Official Secrets is a caper about the hassle occurring in the lead up to the U.S. invasion of old Saddam’s Oily but Sandy Acres. It’s set in London among analysts at the Government Communications Headquarters (GCHQ), British newspaper journalists and a few clever legal eagles who speak with an English accent.
Keira Knightley plays real person Katharine Gun. She worked as a translator at GCHQ; a section of Brit Intelligence. The script follows Gun getting a tip that Britain and the USA are finagling to leverage a few U-N member nations to vote “aye” on whether the United Nations should green-light the invasion. (I recall all the hoopla going into that mess; you probably have too.)

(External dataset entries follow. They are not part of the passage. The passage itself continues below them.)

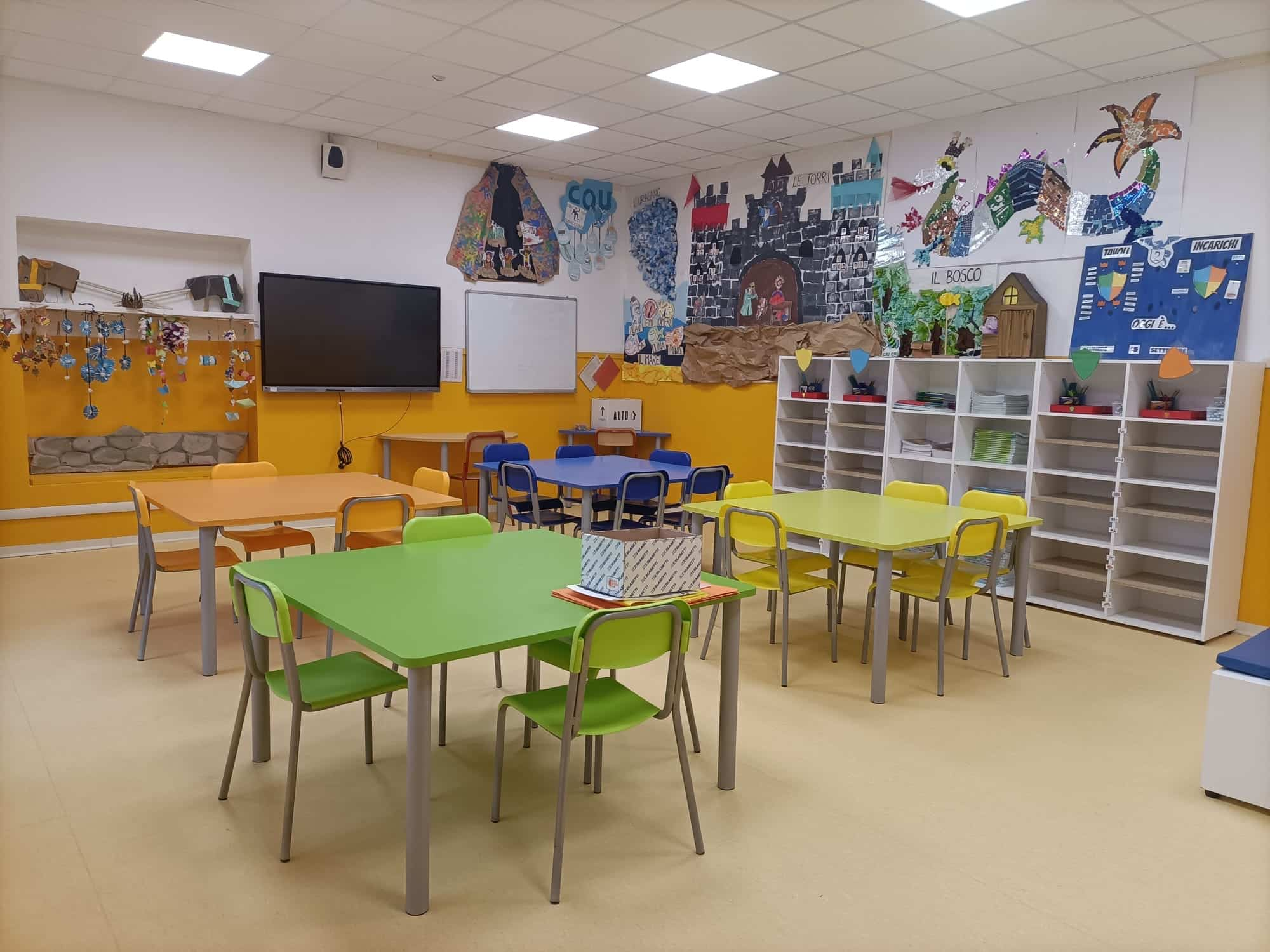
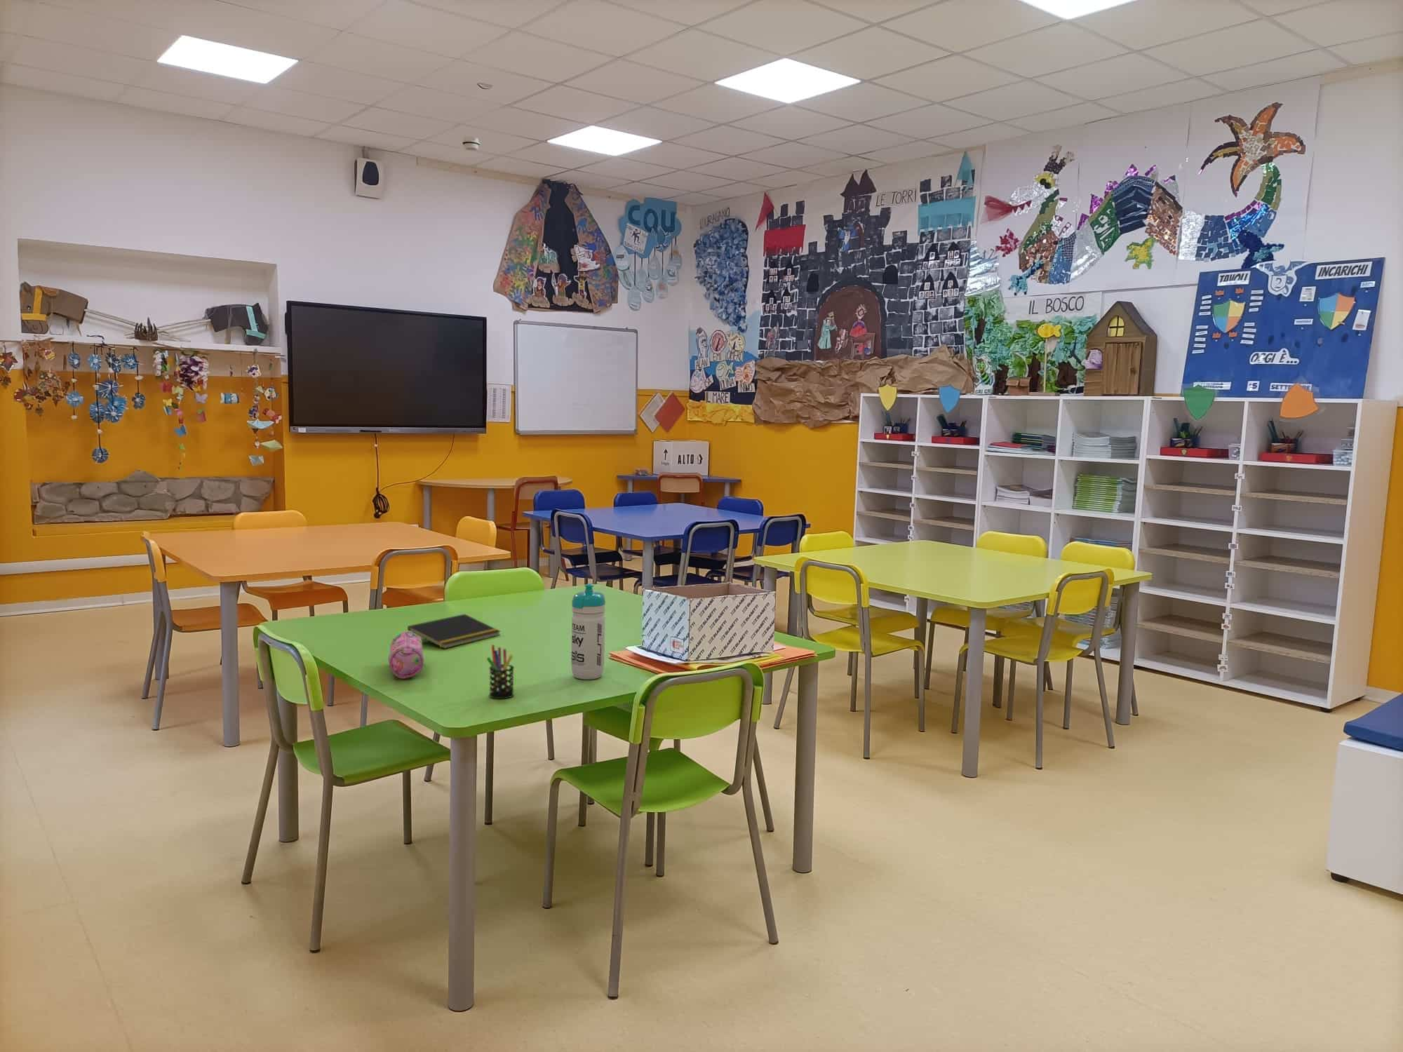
+ notepad [407,613,502,650]
+ pencil case [388,631,424,678]
+ water bottle [570,583,606,681]
+ smoke detector [462,136,481,151]
+ pen holder [486,644,515,699]
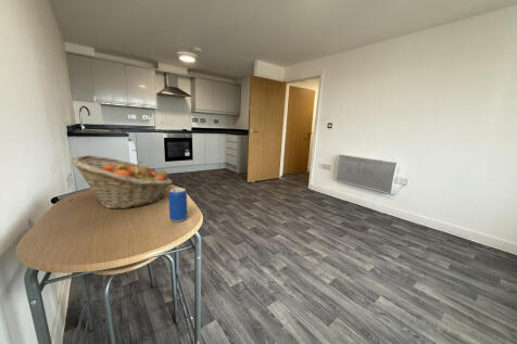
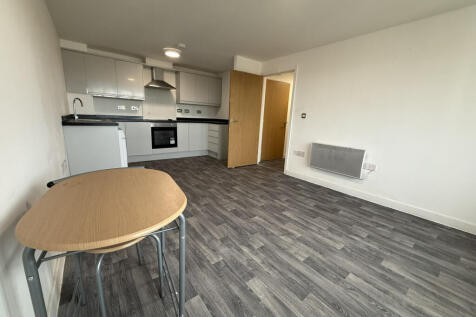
- beverage can [167,187,188,222]
- fruit basket [70,154,174,209]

Gun funnels the tip forward that’s finally picked up by Martin Bright, a London Observer reporter. All hell breaks loose at the editor’s desk… as the Observer had already come out for the Iraq invasion. (Good drama coming from those moments.) The paper finally publishes what’s going on with Tony Blair and the George W. Bush Administration. Then all hell really breaks loose. Gun, following many sleepless nights, comes forward and confesses her action. She knew, doubtlessly, the information being sloshed about WMD and poison gas secreted in Iraq is lots of Blair/Bush BS. She indicates, when charged with breaking the Official Secrets Act, that she doesn’t work for the Brit government, but for the people of Great Britain. (It one of those “nice” moments that might make Americans want reflect on what poliicians are elected to do — in Britain and the USA.)
Government detectives swoop in on Gun, arresting her immediately, but releasing her to go home and remain with her husband until decisions are made whether or not she’ll be charged. It looks grim. And so are the looks on the faces of personnel who follow her constantly.

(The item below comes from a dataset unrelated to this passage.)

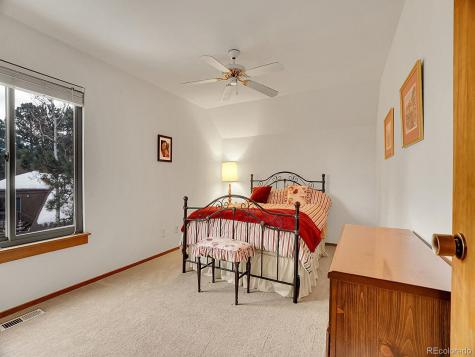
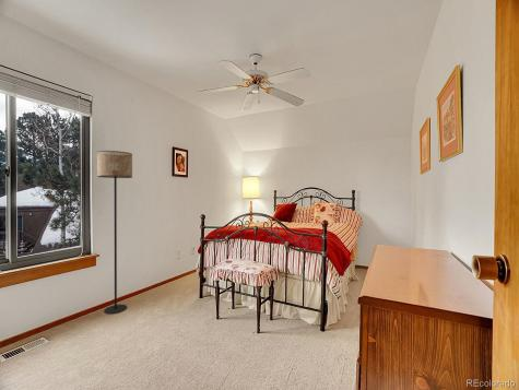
+ floor lamp [96,150,133,315]
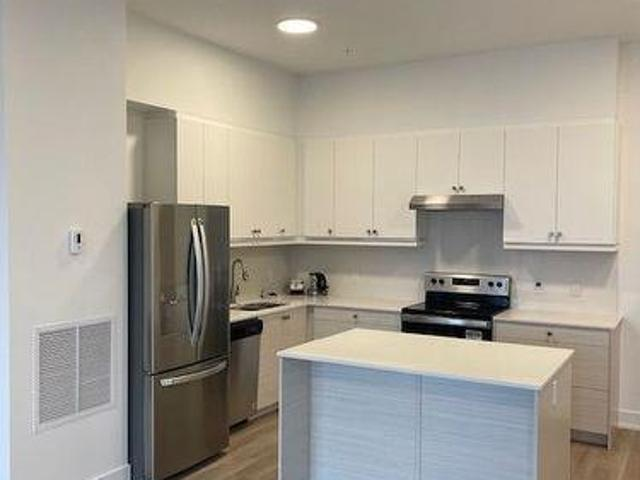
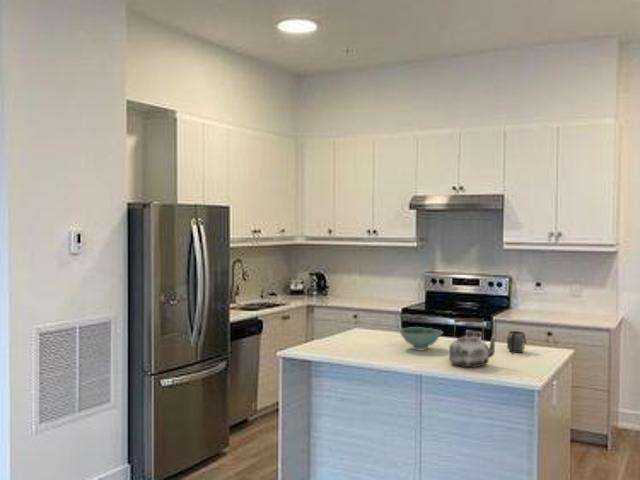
+ mug [506,330,527,355]
+ bowl [398,326,444,352]
+ kettle [448,317,498,368]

Charges are leveled against Gun. Then the lawyering comes into play. A man named Ben Emmerson (Ralph Fiennes), takes her case. He’s rough, edgy and totally rational. He finds a bit of a loose end in the legalities of Gun’s predicament that might keep her out of jail or receive a light sentence. You can surf around to find out about that part of this true story, but I won’t say what happens after that.
After some low level goofs that occur at Emmerson’s office, all American news networks and journals back out on following up the initial Observer story. They are not inclined to touch this hot potato of a story with a ten foot table fork.
Should you do research of your own regarding the upshot of this sizzler, you’ll discover that only one American media cable/TV news program, that I know of, reported specifics about the story as it was occurring. It was Democracy Now with Amy Goodman.
Most of us recall how nearly everyone in this nation was lamenting the obviously impending invasion brought on by prevarications based on Weapons of Mass Destruction, etc. Call her silly, but Katharine Gun was trying to keep lots of human beings from dying due to falsified reasons.
Funny how boldface lying, since those early days of 2003, has become so routine and… thus, normal.